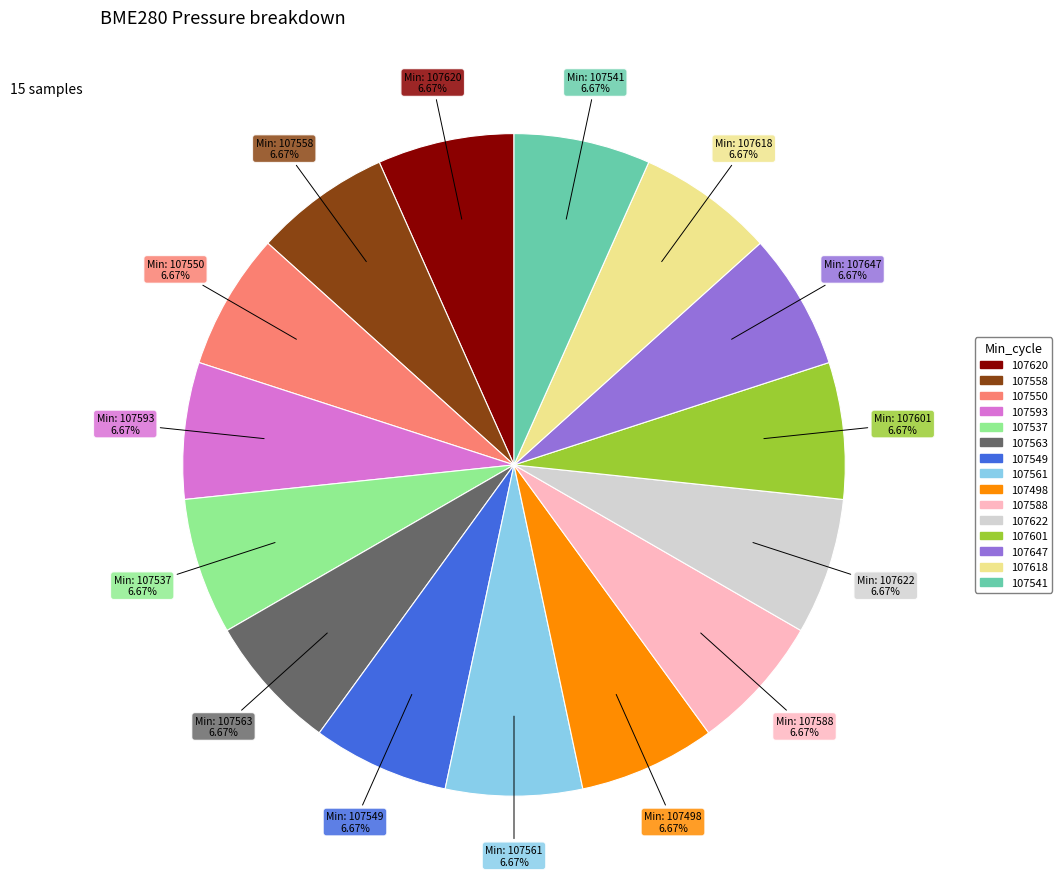

Approximately how many times larger is the value at 107558 compared to 107561?

1.0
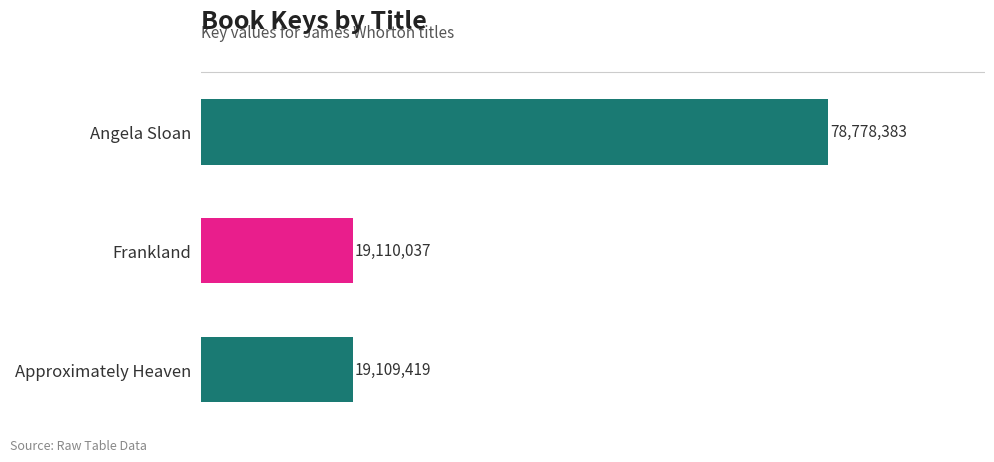

True or false: the data shows 27419514 at Approximately Heaven.

False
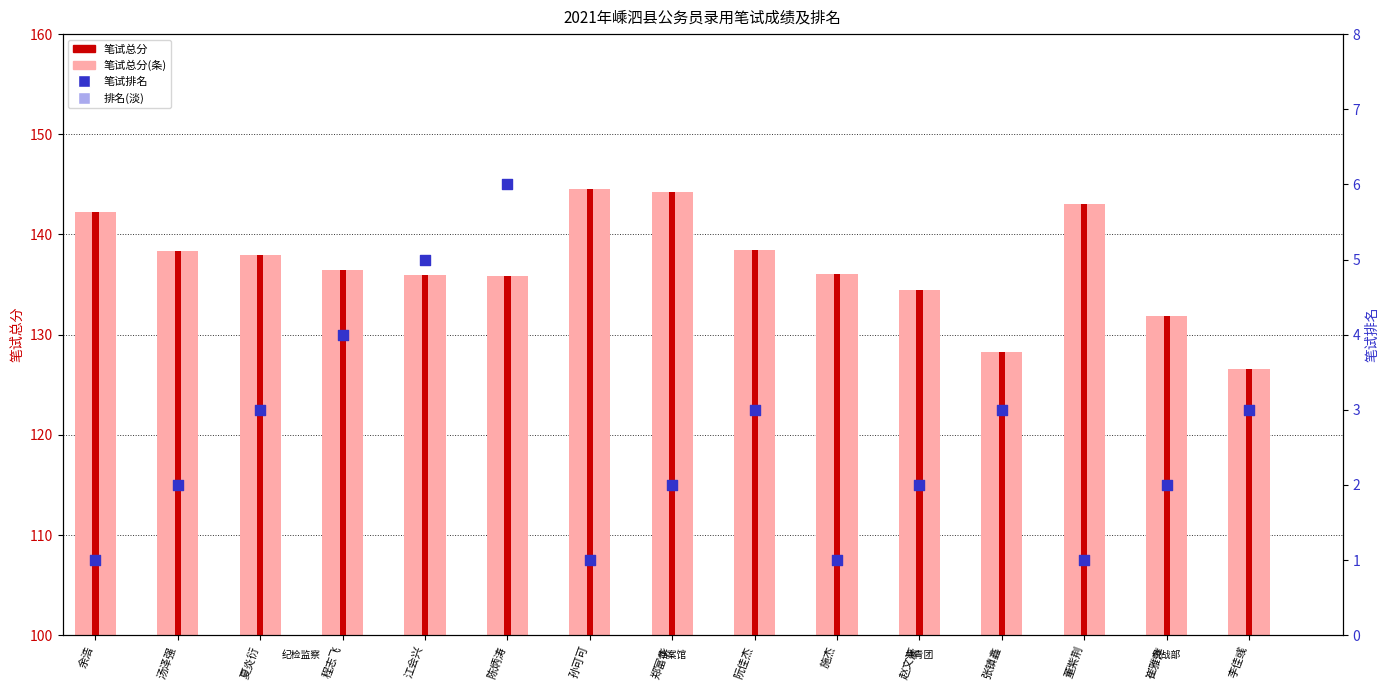

At which category is the sum across all series the highest?

郑富华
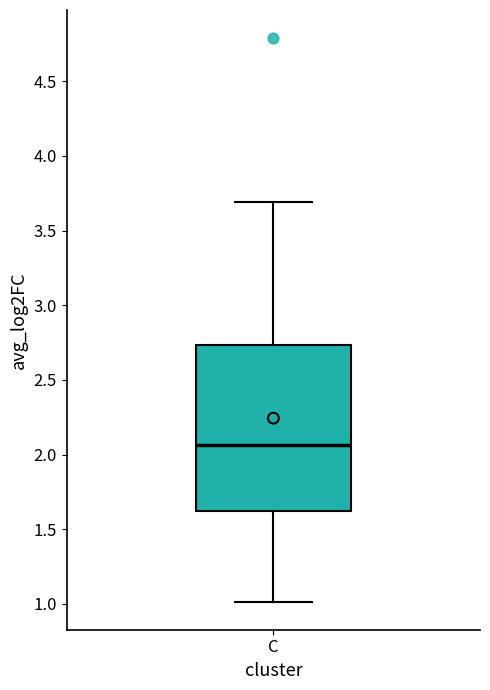

Read this box plot against the y-axis: the position of the median line, the range covered by the box, and the ends of both whiskers. The values are not printed on the chart, so give them approximately, as read against the axis.

median 2.05, box 1.60 to 2.75, whiskers 1.00 to 3.70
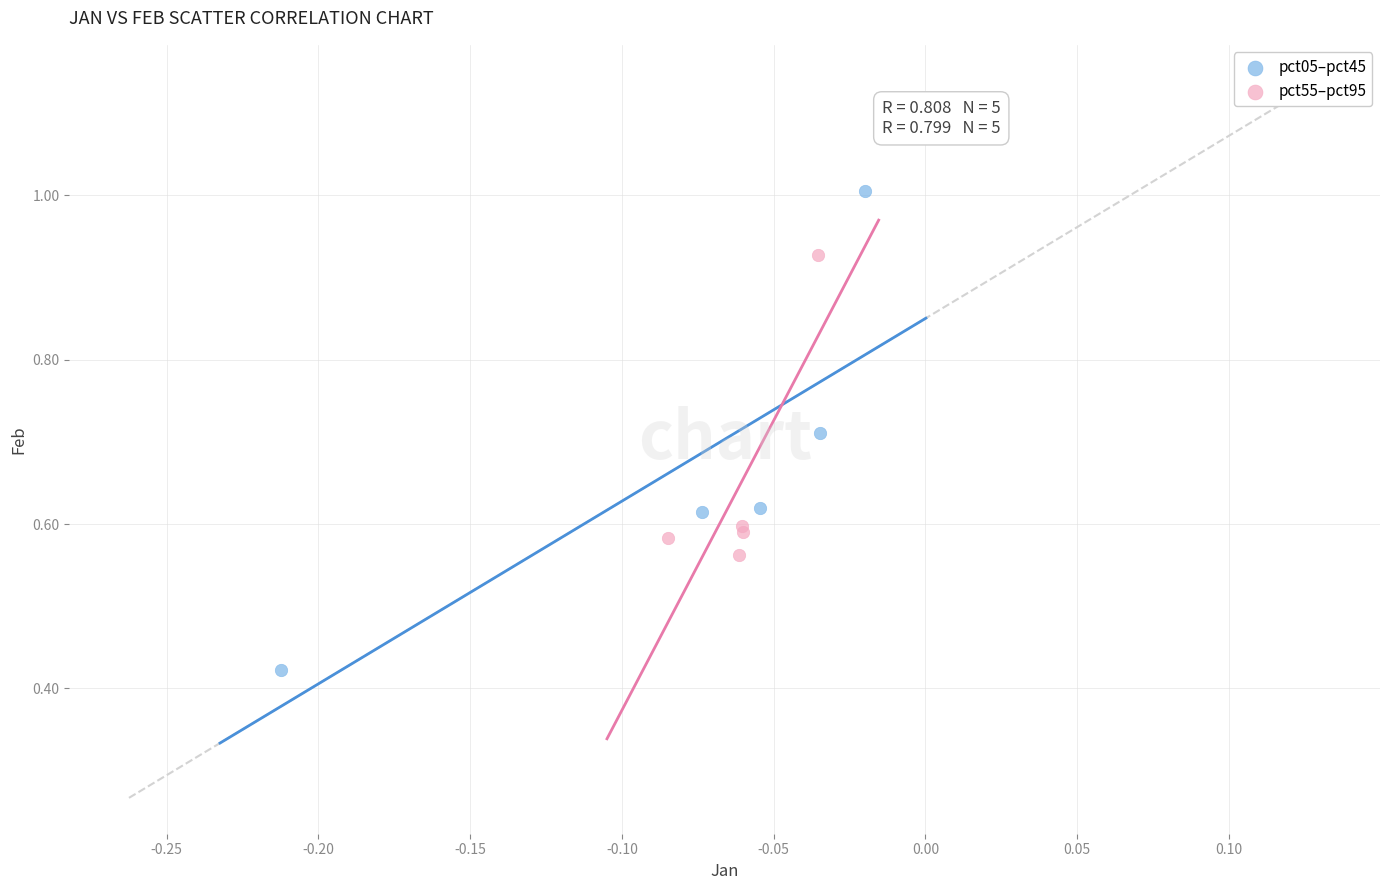

Which series reaches the minimum Y coordinate?

pct05–pct45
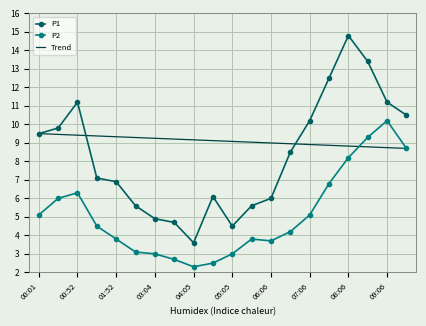

What is the highest value of the Trend series?

9.5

§

Pull out every line of the items above that contains the word "whiskers". Treat uppercase and lowercase as different.

Read this box plot against the y-axis: the position of the median line, the range covered by the box, and the ends of both whiskers. The values are not printed on the chart, so give them approximately, as read against the axis.
median 2.05, box 1.60 to 2.75, whiskers 1.00 to 3.70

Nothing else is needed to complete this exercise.